*JOB:*
Copy out every line of each item below without changing a single character.

START TASK INPUT

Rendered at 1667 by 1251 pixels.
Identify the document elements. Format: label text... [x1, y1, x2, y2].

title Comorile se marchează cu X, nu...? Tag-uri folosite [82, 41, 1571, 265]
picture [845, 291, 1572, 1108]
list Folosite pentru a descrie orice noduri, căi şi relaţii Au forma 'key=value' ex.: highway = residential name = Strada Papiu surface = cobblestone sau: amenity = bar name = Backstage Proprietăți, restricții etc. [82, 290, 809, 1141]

END TASK INPUT

*RESULT BELOW:*
Rendered at 1667 by 1251 pixels.
Identify the document elements. Format: label text... [x1, y1, x2, y2].

title Comorile se marchează cu X, nu...? Tag-uri folosite [82, 41, 1571, 265]
picture [845, 291, 1572, 1108]
list Folosite pentru a descrie orice noduri, căi şi relaţii Au forma 'key=value' ex.: highway = residential name = Strada Papiu surface = cobblestone sau: amenity = bar name = Backstage Proprietăți, restricții etc. [82, 290, 809, 1141]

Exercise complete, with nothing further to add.